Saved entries

------------------------

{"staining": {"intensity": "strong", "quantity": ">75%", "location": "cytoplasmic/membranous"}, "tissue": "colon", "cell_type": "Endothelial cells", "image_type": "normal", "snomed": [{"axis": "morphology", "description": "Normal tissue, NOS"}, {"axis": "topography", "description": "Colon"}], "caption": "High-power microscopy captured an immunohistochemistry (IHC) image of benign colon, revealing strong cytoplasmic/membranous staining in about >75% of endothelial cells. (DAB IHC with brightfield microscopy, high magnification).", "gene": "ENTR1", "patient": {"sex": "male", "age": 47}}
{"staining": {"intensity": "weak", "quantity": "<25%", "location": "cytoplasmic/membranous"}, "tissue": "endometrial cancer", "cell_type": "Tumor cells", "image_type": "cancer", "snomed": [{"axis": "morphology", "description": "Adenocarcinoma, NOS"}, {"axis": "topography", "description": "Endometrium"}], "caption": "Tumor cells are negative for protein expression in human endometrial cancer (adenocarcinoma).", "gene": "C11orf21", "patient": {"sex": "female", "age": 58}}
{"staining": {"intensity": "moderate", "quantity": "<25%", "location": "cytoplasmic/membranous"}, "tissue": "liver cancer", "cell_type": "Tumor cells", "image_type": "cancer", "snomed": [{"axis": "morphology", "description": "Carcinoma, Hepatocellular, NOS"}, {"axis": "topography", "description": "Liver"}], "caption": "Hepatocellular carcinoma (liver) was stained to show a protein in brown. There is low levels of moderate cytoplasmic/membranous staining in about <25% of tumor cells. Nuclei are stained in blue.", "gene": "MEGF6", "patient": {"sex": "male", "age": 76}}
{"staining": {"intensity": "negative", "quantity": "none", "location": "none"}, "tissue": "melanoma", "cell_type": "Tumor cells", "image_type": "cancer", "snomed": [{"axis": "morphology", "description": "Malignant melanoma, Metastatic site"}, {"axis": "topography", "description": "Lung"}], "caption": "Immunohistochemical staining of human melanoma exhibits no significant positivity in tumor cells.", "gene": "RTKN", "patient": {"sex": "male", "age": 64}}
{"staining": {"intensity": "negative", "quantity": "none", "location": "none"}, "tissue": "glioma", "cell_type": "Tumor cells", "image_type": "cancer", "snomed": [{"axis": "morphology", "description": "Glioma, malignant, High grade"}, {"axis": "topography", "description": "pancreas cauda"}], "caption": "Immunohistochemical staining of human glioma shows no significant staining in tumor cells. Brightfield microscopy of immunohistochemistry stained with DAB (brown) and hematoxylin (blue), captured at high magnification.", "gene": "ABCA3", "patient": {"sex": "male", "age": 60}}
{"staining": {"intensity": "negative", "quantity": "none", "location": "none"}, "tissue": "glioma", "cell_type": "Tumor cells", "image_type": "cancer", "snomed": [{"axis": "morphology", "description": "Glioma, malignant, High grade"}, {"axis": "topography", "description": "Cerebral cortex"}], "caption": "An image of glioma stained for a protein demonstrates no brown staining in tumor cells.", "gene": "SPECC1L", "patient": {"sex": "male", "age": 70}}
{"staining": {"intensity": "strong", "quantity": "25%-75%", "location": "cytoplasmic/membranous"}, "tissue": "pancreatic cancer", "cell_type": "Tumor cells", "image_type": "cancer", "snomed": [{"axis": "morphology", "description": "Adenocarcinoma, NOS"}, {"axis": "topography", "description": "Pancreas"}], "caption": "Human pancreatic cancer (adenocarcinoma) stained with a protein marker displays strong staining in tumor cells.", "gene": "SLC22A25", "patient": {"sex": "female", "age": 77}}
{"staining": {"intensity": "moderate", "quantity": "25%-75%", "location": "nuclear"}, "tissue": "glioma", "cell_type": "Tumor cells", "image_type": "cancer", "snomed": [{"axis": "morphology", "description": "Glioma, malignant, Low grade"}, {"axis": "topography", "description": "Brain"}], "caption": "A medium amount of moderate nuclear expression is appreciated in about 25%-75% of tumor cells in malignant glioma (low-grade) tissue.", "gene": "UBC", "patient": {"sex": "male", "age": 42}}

------------------------

## Aim of the task
Transcribe exactly, and only, the lines that extend from the one containing "pancreatic cancer (adenocarcinoma)" to the end of the records above, inclusive of both.

## Answer space
{"staining": {"intensity": "strong", "quantity": "25%-75%", "location": "cytoplasmic/membranous"}, "tissue": "pancreatic cancer", "cell_type": "Tumor cells", "image_type": "cancer", "snomed": [{"axis": "morphology", "description": "Adenocarcinoma, NOS"}, {"axis": "topography", "description": "Pancreas"}], "caption": "Human pancreatic cancer (adenocarcinoma) stained with a protein marker displays strong staining in tumor cells.", "gene": "SLC22A25", "patient": {"sex": "female", "age": 77}}
{"staining": {"intensity": "moderate", "quantity": "25%-75%", "location": "nuclear"}, "tissue": "glioma", "cell_type": "Tumor cells", "image_type": "cancer", "snomed": [{"axis": "morphology", "description": "Glioma, malignant, Low grade"}, {"axis": "topography", "description": "Brain"}], "caption": "A medium amount of moderate nuclear expression is appreciated in about 25%-75% of tumor cells in malignant glioma (low-grade) tissue.", "gene": "UBC", "patient": {"sex": "male", "age": 42}}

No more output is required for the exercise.